What do hedge fund managers and bluefin tuna have in common? Both have recently been described by the European Commission as “emblematic”.
Officials drafting support for the endangered tuna reportedly argued for hours over which adjective to use, rejecting “beautiful” and, apparently, “delicious” (see Prospect magazine Oct Brussels diary) as inappropriate.
It seems they had the same adjective problem with hedge funds and private equity firms.
The EC says its controversial Directive on Alternative Investment Fund Managers will be the subject of intense political discussion in view of its “emblematic” subject matter. What seems certain is that, if implemented, the Directive could make hedgies feel about as safe as a tuna in a trawling net.
London Mayor Boris Johnson will on Friday launch a report highlighting threats to the City’s international standing in finance. The AIFM Directive is high on his list of threats, and he’s being backed loudly by the Sunday Telegraph’s “Ditch the Directive” campaign. Expect another flood of ink this weekend.

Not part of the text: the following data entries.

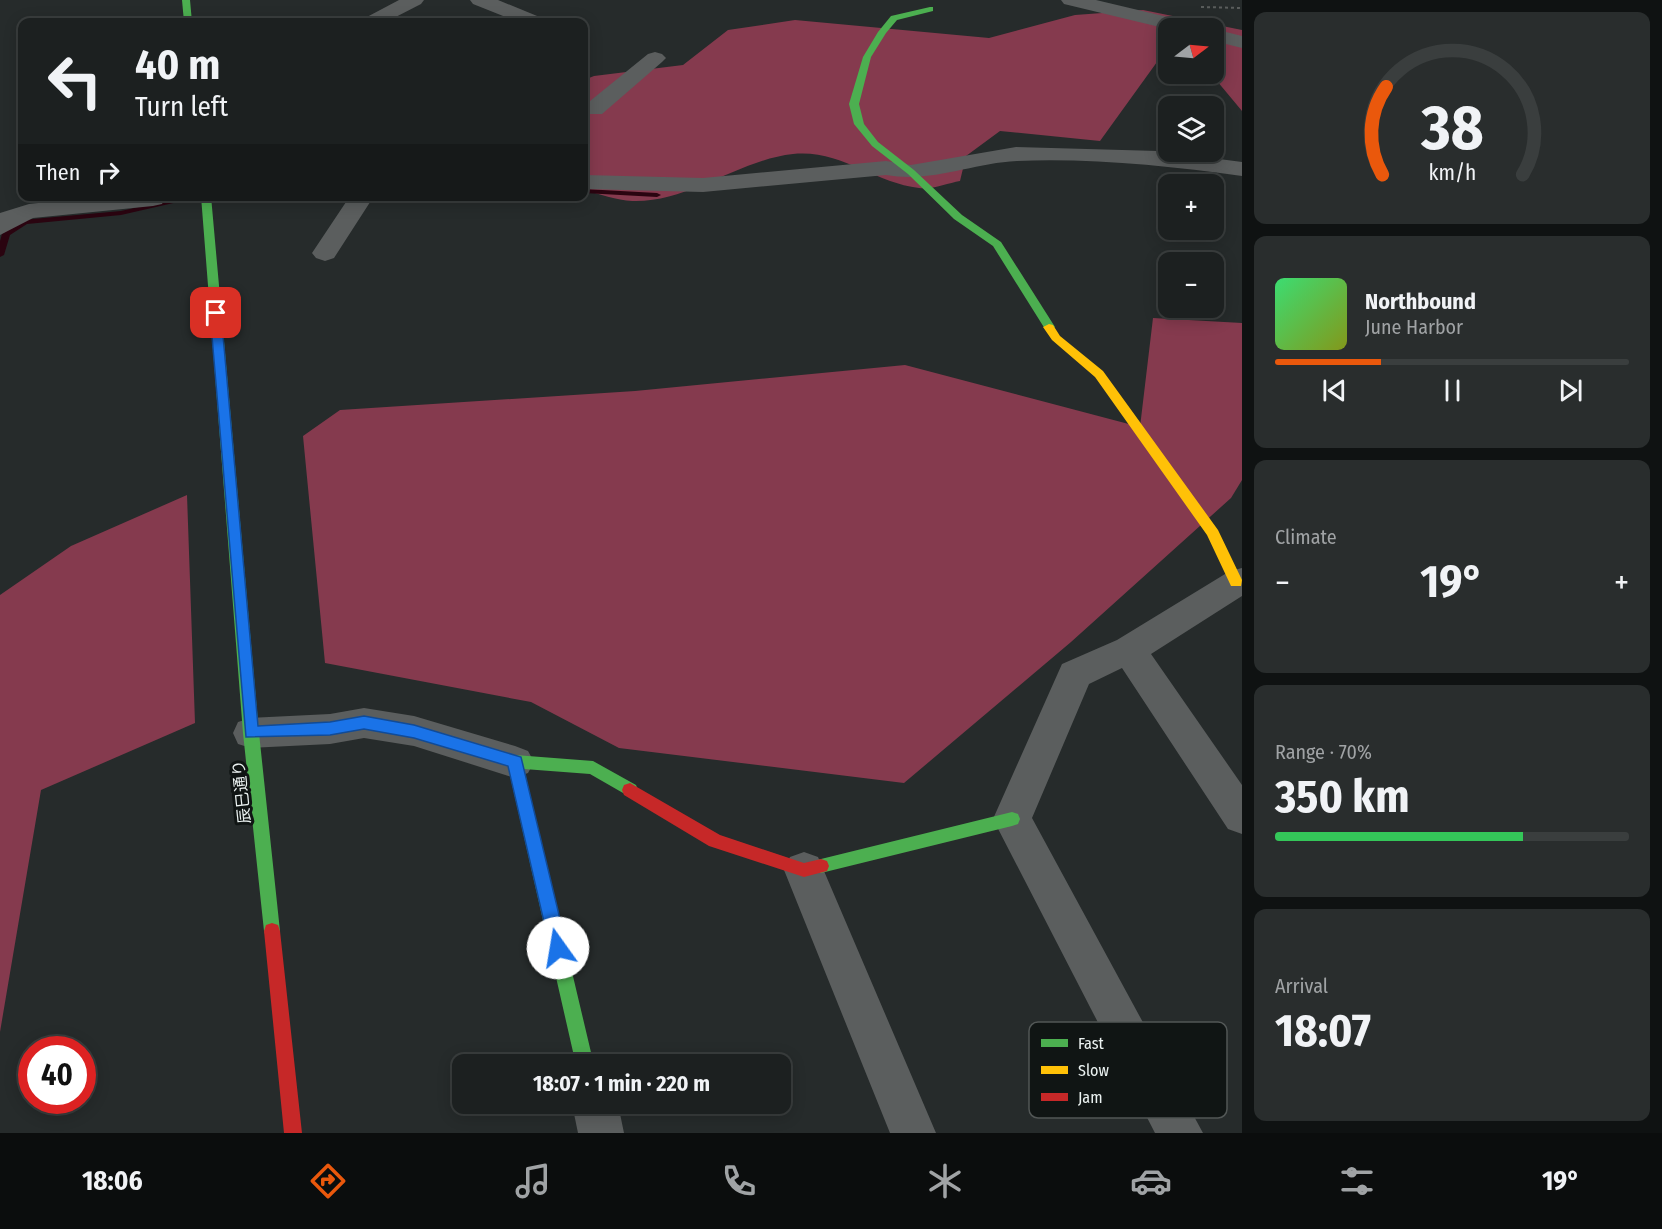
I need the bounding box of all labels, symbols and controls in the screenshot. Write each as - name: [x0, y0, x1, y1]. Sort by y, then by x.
- north arrow: [1158, 18, 1224, 84]
- map controls: [1158, 18, 1224, 318]
- text: 40 m: [135, 40, 220, 90]
- icon: left: [36, 42, 114, 120]
- text: Turn left: [135, 91, 228, 123]
- text: 38: [1420, 91, 1483, 166]
- button: layers: [1158, 96, 1224, 162]
- icon: right: [92, 156, 125, 189]
- text: Then: [36, 159, 80, 186]
- text: km/h: [1428, 160, 1476, 186]
- button: +: [1158, 174, 1224, 240]
- button: −: [1158, 252, 1224, 318]
- pin: [190, 287, 241, 338]
- text: Northbound: [1365, 288, 1476, 315]
- icon: arrive: [199, 296, 232, 329]
- text: June Harbor: [1365, 315, 1463, 339]
- icon: previous: [1318, 374, 1351, 407]
- icon: pause: [1436, 374, 1469, 407]
- icon: next: [1554, 374, 1587, 407]
- text: Climate: [1275, 525, 1337, 549]
- text: 19°: [1420, 555, 1484, 609]
- text: −: [1275, 563, 1290, 603]
- text: +: [1614, 563, 1629, 603]
- text: Range · 70%: [1275, 740, 1372, 764]
- street label: 辰巳通り: [229, 759, 254, 825]
- text: 350 km: [1275, 770, 1410, 824]
- position arrow: [526, 916, 590, 980]
- text: Arrival: [1275, 974, 1328, 998]
- text: 18:07: [1275, 1004, 1371, 1058]
- legend: [1029, 1022, 1227, 1118]
- text: Fast: [1078, 1034, 1105, 1053]
- speed limit sign: 40: [18, 1036, 96, 1114]
- text: Slow: [1078, 1061, 1109, 1080]
- text: 18:07 · 1 min · 220 m: [533, 1070, 710, 1097]
- text: Jam: [1078, 1088, 1103, 1107]
- icon: directions: [307, 1160, 349, 1202]
- icon: music: [512, 1160, 554, 1202]
- icon: phone: [718, 1160, 760, 1202]
- icon: climate: [924, 1160, 966, 1202]
- icon: car: [1130, 1160, 1172, 1202]
- icon: filters: [1336, 1160, 1378, 1202]
- text: 18:06: [82, 1165, 143, 1197]
- text: 19°: [1542, 1165, 1580, 1197]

So what’s the fuss about and should we really be ditching the boldest piece of regulatory reform to be proposed since the financial crisis?

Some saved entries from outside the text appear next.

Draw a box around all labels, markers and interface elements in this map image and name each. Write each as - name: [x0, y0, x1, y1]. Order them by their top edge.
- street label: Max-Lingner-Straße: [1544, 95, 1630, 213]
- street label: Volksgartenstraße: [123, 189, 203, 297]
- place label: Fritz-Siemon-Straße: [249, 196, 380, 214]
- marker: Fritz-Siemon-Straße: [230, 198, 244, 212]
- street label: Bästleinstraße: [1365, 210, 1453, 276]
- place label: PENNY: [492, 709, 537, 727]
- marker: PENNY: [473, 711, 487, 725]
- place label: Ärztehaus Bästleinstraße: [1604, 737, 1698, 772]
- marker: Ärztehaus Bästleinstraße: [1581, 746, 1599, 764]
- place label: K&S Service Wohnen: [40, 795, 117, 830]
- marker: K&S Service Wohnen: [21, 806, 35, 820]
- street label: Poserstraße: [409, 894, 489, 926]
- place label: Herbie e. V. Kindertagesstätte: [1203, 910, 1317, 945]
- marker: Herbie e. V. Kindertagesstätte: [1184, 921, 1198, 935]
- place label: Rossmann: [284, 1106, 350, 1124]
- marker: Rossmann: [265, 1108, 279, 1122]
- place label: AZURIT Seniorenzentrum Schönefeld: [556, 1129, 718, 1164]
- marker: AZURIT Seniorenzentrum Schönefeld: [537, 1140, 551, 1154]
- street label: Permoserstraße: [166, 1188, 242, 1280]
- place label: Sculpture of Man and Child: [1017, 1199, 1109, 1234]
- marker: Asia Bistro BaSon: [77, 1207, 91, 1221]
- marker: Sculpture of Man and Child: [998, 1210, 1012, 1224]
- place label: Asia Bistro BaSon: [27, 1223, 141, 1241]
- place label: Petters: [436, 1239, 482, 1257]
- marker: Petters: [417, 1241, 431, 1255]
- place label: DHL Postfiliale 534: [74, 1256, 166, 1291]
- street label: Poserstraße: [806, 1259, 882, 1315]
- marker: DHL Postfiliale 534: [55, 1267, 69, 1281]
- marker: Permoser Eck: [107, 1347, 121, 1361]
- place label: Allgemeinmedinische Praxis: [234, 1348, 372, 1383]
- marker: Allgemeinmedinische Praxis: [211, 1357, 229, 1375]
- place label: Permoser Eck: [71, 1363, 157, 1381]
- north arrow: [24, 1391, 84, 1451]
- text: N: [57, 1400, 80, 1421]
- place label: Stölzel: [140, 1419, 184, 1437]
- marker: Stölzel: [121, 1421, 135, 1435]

The background to the Directive is nicely laid out in this February 2009 speech by one of its sponsors, Poul Nyrup Rasmussen, president of the Party of European Socialists and former prime minister of Sweden.
Rasmussen doesn’t like alternative investment funds, especially ones that pay big bonuses and disrupt the economy. In his view, financial markets should serve the real economy, rather than be an end in themselves. This is not a line that goes down well in the UK, where we like to believe that financial services are the real economy. Rasmussen says hedge and PE funds undermine society and extract value rather than creating it. This is obviously true for many forms of arbitrage, although rarely admitted in public. Rasmussen says now is the time for the EC to regulate, and warns: “Financiers are not the masters of the universe anymore."
Predictably enough, the industry sees this as routine lefty social capitalism, driven by envy and a failure to see the beauty of the Anglo-Saxon model. It also warns that Rasmussen’s aim is not to regulate the alternative investment industry but to terminate it. In Rasmussen’s world, they say, funds will close or move to Switzerland and Dubai, leaving us short of financial talent and GBP 5bn in tax revenue.
The Directive would require hedge funds, private equity firms, commodity, real estate and infrastructure funds to report their activities so that systemic risks, such as a sudden build-ups in a security, can be monitored and managed, and so investors can be protected from miss-selling, underperformance or fraud.
Hedge funds and prime brokers would face ratcheting capital and liquidity requirements, with the burden increasing when activity gets too complex or opaque.
Detailed implementation would be come through subsequent EU laws but the main principles would be enshrined by the Directive.